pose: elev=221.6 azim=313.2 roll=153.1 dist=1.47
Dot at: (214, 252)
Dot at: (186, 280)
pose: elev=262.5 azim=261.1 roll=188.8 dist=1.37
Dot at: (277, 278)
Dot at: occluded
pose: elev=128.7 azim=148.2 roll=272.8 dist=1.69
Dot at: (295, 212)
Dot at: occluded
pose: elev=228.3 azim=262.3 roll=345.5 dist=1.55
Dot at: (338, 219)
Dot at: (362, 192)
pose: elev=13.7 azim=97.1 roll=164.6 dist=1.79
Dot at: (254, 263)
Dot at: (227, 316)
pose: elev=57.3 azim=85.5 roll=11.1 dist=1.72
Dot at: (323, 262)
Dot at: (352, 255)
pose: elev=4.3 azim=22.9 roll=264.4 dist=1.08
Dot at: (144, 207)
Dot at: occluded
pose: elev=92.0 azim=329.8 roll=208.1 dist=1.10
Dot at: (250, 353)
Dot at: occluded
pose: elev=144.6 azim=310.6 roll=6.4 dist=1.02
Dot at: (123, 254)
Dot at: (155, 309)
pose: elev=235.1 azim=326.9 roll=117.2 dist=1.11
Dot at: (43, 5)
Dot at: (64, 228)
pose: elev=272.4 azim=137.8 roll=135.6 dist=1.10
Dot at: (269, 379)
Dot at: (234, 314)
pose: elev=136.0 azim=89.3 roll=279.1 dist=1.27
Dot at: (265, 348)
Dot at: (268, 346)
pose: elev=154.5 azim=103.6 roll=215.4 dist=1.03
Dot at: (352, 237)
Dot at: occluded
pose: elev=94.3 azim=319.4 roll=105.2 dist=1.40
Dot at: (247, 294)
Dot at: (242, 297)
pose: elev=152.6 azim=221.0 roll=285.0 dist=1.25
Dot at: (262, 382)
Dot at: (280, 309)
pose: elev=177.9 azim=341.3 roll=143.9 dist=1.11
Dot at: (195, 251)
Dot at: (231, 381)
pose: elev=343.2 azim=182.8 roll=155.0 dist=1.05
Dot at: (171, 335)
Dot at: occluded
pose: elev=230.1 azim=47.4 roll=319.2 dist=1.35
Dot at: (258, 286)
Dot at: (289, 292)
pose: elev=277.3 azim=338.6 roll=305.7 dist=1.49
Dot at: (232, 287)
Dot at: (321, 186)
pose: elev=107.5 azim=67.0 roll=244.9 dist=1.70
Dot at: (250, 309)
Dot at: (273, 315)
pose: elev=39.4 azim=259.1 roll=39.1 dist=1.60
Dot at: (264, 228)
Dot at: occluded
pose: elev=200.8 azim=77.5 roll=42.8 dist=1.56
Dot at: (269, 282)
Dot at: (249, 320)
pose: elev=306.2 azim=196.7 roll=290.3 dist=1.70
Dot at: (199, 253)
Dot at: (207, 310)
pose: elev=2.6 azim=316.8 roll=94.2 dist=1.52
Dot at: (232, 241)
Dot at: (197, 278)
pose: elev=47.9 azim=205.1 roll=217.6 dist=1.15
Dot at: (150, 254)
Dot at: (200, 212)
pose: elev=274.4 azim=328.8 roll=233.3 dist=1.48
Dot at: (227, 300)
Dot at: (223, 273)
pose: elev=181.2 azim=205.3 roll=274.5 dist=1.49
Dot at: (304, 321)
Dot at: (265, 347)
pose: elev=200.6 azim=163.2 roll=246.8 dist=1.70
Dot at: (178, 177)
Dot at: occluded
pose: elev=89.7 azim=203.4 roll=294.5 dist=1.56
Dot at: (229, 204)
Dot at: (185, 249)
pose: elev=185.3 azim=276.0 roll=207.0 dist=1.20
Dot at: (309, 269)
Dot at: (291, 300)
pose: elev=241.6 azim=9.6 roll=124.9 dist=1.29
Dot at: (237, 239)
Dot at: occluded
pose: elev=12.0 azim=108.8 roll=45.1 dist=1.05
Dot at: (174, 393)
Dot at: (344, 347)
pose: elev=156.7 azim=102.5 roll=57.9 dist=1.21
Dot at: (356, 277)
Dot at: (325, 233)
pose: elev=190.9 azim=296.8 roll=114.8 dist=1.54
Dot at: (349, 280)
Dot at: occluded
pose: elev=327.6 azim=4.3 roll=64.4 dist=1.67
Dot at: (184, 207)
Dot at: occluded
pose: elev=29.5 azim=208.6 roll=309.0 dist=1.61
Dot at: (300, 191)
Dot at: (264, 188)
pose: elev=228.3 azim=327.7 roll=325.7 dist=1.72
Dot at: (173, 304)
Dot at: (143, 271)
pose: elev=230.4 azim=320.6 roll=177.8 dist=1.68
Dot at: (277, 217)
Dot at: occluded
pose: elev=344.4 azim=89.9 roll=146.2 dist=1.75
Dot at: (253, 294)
##############################
YOUR OBJECTIVE: Please recast every line of the items above as a Markdown table with the columns Row and Line, numbering the rows in order and leaving out any blank lines.

WRITTEN RESPONSE:
| Row | Line |
|---|---|
| 1 | pose: elev=221.6 azim=313.2 roll=153.1 dist=1.47 |
| 2 | Dot at: (214, 252) |
| 3 | Dot at: (186, 280) |
| 4 | pose: elev=262.5 azim=261.1 roll=188.8 dist=1.37 |
| 5 | Dot at: (277, 278) |
| 6 | Dot at: occluded |
| 7 | pose: elev=128.7 azim=148.2 roll=272.8 dist=1.69 |
| 8 | Dot at: (295, 212) |
| 9 | Dot at: occluded |
| 10 | pose: elev=228.3 azim=262.3 roll=345.5 dist=1.55 |
| 11 | Dot at: (338, 219) |
| 12 | Dot at: (362, 192) |
| 13 | pose: elev=13.7 azim=97.1 roll=164.6 dist=1.79 |
| 14 | Dot at: (254, 263) |
| 15 | Dot at: (227, 316) |
| 16 | pose: elev=57.3 azim=85.5 roll=11.1 dist=1.72 |
| 17 | Dot at: (323, 262) |
| 18 | Dot at: (352, 255) |
| 19 | pose: elev=4.3 azim=22.9 roll=264.4 dist=1.08 |
| 20 | Dot at: (144, 207) |
| 21 | Dot at: occluded |
| 22 | pose: elev=92.0 azim=329.8 roll=208.1 dist=1.10 |
| 23 | Dot at: (250, 353) |
| 24 | Dot at: occluded |
| 25 | pose: elev=144.6 azim=310.6 roll=6.4 dist=1.02 |
| 26 | Dot at: (123, 254) |
| 27 | Dot at: (155, 309) |
| 28 | pose: elev=235.1 azim=326.9 roll=117.2 dist=1.11 |
| 29 | Dot at: (43, 5) |
| 30 | Dot at: (64, 228) |
| 31 | pose: elev=272.4 azim=137.8 roll=135.6 dist=1.10 |
| 32 | Dot at: (269, 379) |
| 33 | Dot at: (234, 314) |
| 34 | pose: elev=136.0 azim=89.3 roll=279.1 dist=1.27 |
| 35 | Dot at: (265, 348) |
| 36 | Dot at: (268, 346) |
| 37 | pose: elev=154.5 azim=103.6 roll=215.4 dist=1.03 |
| 38 | Dot at: (352, 237) |
| 39 | Dot at: occluded |
| 40 | pose: elev=94.3 azim=319.4 roll=105.2 dist=1.40 |
| 41 | Dot at: (247, 294) |
| 42 | Dot at: (242, 297) |
| 43 | pose: elev=152.6 azim=221.0 roll=285.0 dist=1.25 |
| 44 | Dot at: (262, 382) |
| 45 | Dot at: (280, 309) |
| 46 | pose: elev=177.9 azim=341.3 roll=143.9 dist=1.11 |
| 47 | Dot at: (195, 251) |
| 48 | Dot at: (231, 381) |
| 49 | pose: elev=343.2 azim=182.8 roll=155.0 dist=1.05 |
| 50 | Dot at: (171, 335) |
| 51 | Dot at: occluded |
| 52 | pose: elev=230.1 azim=47.4 roll=319.2 dist=1.35 |
| 53 | Dot at: (258, 286) |
| 54 | Dot at: (289, 292) |
| 55 | pose: elev=277.3 azim=338.6 roll=305.7 dist=1.49 |
| 56 | Dot at: (232, 287) |
| 57 | Dot at: (321, 186) |
| 58 | pose: elev=107.5 azim=67.0 roll=244.9 dist=1.70 |
| 59 | Dot at: (250, 309) |
| 60 | Dot at: (273, 315) |
| 61 | pose: elev=39.4 azim=259.1 roll=39.1 dist=1.60 |
| 62 | Dot at: (264, 228) |
| 63 | Dot at: occluded |
| 64 | pose: elev=200.8 azim=77.5 roll=42.8 dist=1.56 |
| 65 | Dot at: (269, 282) |
| 66 | Dot at: (249, 320) |
| 67 | pose: elev=306.2 azim=196.7 roll=290.3 dist=1.70 |
| 68 | Dot at: (199, 253) |
| 69 | Dot at: (207, 310) |
| 70 | pose: elev=2.6 azim=316.8 roll=94.2 dist=1.52 |
| 71 | Dot at: (232, 241) |
| 72 | Dot at: (197, 278) |
| 73 | pose: elev=47.9 azim=205.1 roll=217.6 dist=1.15 |
| 74 | Dot at: (150, 254) |
| 75 | Dot at: (200, 212) |
| 76 | pose: elev=274.4 azim=328.8 roll=233.3 dist=1.48 |
| 77 | Dot at: (227, 300) |
| 78 | Dot at: (223, 273) |
| 79 | pose: elev=181.2 azim=205.3 roll=274.5 dist=1.49 |
| 80 | Dot at: (304, 321) |
| 81 | Dot at: (265, 347) |
| 82 | pose: elev=200.6 azim=163.2 roll=246.8 dist=1.70 |
| 83 | Dot at: (178, 177) |
| 84 | Dot at: occluded |
| 85 | pose: elev=89.7 azim=203.4 roll=294.5 dist=1.56 |
| 86 | Dot at: (229, 204) |
| 87 | Dot at: (185, 249) |
| 88 | pose: elev=185.3 azim=276.0 roll=207.0 dist=1.20 |
| 89 | Dot at: (309, 269) |
| 90 | Dot at: (291, 300) |
| 91 | pose: elev=241.6 azim=9.6 roll=124.9 dist=1.29 |
| 92 | Dot at: (237, 239) |
| 93 | Dot at: occluded |
| 94 | pose: elev=12.0 azim=108.8 roll=45.1 dist=1.05 |
| 95 | Dot at: (174, 393) |
| 96 | Dot at: (344, 347) |
| 97 | pose: elev=156.7 azim=102.5 roll=57.9 dist=1.21 |
| 98 | Dot at: (356, 277) |
| 99 | Dot at: (325, 233) |
| 100 | pose: elev=190.9 azim=296.8 roll=114.8 dist=1.54 |
| 101 | Dot at: (349, 280) |
| 102 | Dot at: occluded |
| 103 | pose: elev=327.6 azim=4.3 roll=64.4 dist=1.67 |
| 104 | Dot at: (184, 207) |
| 105 | Dot at: occluded |
| 106 | pose: elev=29.5 azim=208.6 roll=309.0 dist=1.61 |
| 107 | Dot at: (300, 191) |
| 108 | Dot at: (264, 188) |
| 109 | pose: elev=228.3 azim=327.7 roll=325.7 dist=1.72 |
| 110 | Dot at: (173, 304) |
| 111 | Dot at: (143, 271) |
| 112 | pose: elev=230.4 azim=320.6 roll=177.8 dist=1.68 |
| 113 | Dot at: (277, 217) |
| 114 | Dot at: occluded |
| 115 | pose: elev=344.4 azim=89.9 roll=146.2 dist=1.75 |
| 116 | Dot at: (253, 294) |